Which lines of the entries contain the string "readme"? Please find them and copy them.
[[ Dataset extract open ]]
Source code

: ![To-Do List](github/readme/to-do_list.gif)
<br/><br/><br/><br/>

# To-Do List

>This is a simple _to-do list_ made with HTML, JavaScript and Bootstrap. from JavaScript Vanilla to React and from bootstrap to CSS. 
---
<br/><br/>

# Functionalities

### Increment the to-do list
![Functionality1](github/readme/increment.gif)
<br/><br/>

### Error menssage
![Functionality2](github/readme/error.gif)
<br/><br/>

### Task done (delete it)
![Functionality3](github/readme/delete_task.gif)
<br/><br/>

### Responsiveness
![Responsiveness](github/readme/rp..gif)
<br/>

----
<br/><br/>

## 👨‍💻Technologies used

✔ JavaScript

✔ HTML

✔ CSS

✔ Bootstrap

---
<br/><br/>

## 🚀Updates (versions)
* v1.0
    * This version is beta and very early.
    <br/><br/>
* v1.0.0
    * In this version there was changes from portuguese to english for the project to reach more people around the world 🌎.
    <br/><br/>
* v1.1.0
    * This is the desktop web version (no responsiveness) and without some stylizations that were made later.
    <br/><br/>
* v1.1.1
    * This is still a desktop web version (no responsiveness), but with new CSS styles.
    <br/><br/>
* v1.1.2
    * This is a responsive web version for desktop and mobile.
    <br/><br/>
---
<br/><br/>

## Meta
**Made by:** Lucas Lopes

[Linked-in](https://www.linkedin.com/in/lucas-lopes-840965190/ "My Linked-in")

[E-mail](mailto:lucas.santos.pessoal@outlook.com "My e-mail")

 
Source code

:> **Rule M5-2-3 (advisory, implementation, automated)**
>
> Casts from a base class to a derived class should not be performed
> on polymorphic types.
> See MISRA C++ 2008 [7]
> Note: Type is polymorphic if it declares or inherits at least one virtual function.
[[ Dataset extract closed ]]
Solution
: ![To-Do List](github/readme/to-do_list.gif)
![Functionality1](github/readme/increment.gif)
![Functionality2](github/readme/error.gif)
![Functionality3](github/readme/delete_task.gif)
![Responsiveness](github/readme/rp..gif)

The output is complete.